Alistair - Rhythm of The Fey
Rhythm of The Fey
973 A.D.
The breath of the Feywild never slowed. It pulsed with eternal contradiction - life and decay, joy and cruelty, beauty and chaos. For all its boundless wonder, it had never been united. The Courts - Spring, Summer, Autumn, and Winter - served the realm, yes, but always with their own ends in mind. Their allegiance to the Sovereign was tradition, not conviction.
Alistair had changed that.
Fourteen years had passed since he stood in the starscape, where the last trial was held. He had not come with a court’s blessing, nor a crown’s birthright. He was the first sovereign in an age to walk the Trials alone, without the favor of one of the Four. He had been mocked, even pitied. Until he won.
Kaelithel Navalis - the Frost Prince of the Winter Court, beloved, feared, and certain of his ascension had fallen in that final trial. The moment of Alistair’s triumph rippled like a stone cast into the Feywild’s dream-sea. His coronation beneath the moonwoven thrones marked more than a victory: it was a reimagining.
The first years were turbulent. The Courts did not refuse his rule - they tested it. Summer demanded spectacle and fire; Autumn spoke only in riddles and waited for failure; Spring lavished Alistair with flattery while sabotaging behind flowered veils. And Winter watched. Kaelithel himself returned to his court silent and distant, a frostbitten monument to pride denied.
But Alistair never ruled with iron, he ruled with presence. Where other Sovereigns had retreated into ritual and luxury, he walked the wild paths. He stood with Spring in the thunderblooms of rebirth and danced their chaos into rhythm. He feasted under Summer’s cruel sun and earned respect not through flattery, but challenge. He lost himself in Autumn’s whispering fogs and returned with truths even their courtiers had forgotten. And he did not shun Winter. He knelt in Kaelithel’s hall, and though no apology was spoken, the quiet nod he received was enough.
Change came like a slow thaw. Under Alistair’s rule, the seasonal courts began to speak with each other more than at each other. The trade of boons and wonders grew. Cross-court ventures bloomed - Spring and Autumn weaving enchantments together, Summer and Winter forging shared pacts of defense. The Feywild, once a place of internal rivalry stitched together by ancient laws, began to imagine itself as one realm.

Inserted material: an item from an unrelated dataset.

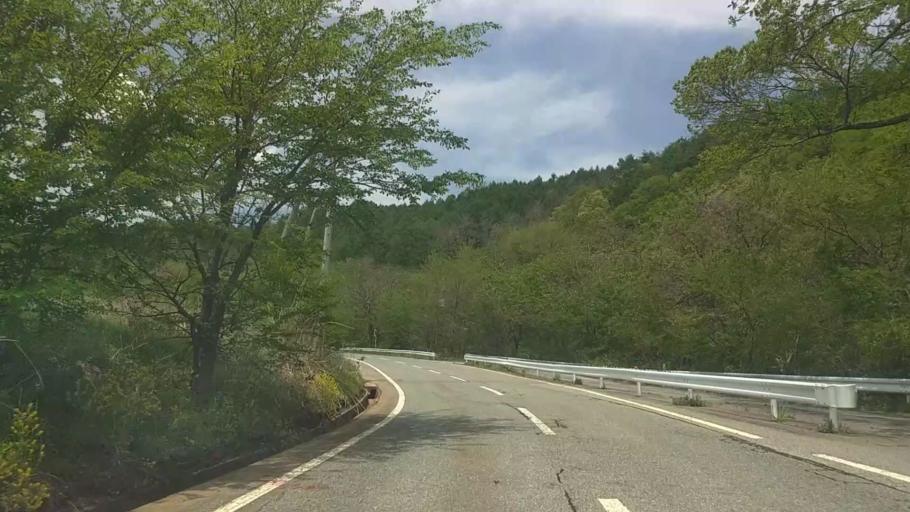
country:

Alistair refused a personal court. Instead, he built the Sovereign’s Hollow. It was a living glade grown from each of the Four’s sacred seeds. He appointed no viziers, no enforcers, only wanderers called Harbingers who listened and carried his word. His edicts were rare, his presence rarer still. And yet, the Feywild bent toward him - not out of fear like they did with his predecessor, but with resonance.

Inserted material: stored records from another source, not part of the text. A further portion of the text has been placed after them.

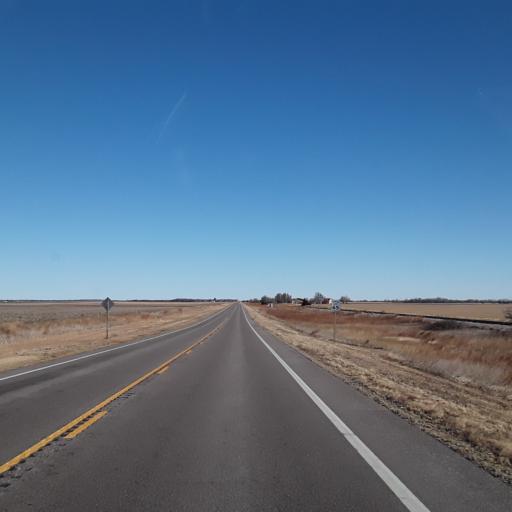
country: US
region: Kansas
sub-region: Pawnee County
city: Larned
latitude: 38.0904
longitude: -99.2219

To rule the Feywild was not to control it. Alistair understood this. He did not tame the realm. He made himself part of its story.
When the passion of Summer met the grief of Autumn and neither conquered, they called it Balance - for it echoed Alistair’s will.
When Spring grieved under Winter’s sky, and the storm held its breath, they named it Mercy - for it honored Alistair’s heart.
When a mortal left the Feywild with wonder instead of scars, they whispered of Grace - for it bore Alistair’s touch.
The realm remained a stranger to peace for it still danced, still warred and was still twisted but for the first time in memory, it danced to the same rhythm.
And in the Hollow, alone with roots and stars, Alistair sat cross-legged on a throne of living bark. He tapped a slow rhythm into the wood - and the Feywild listened.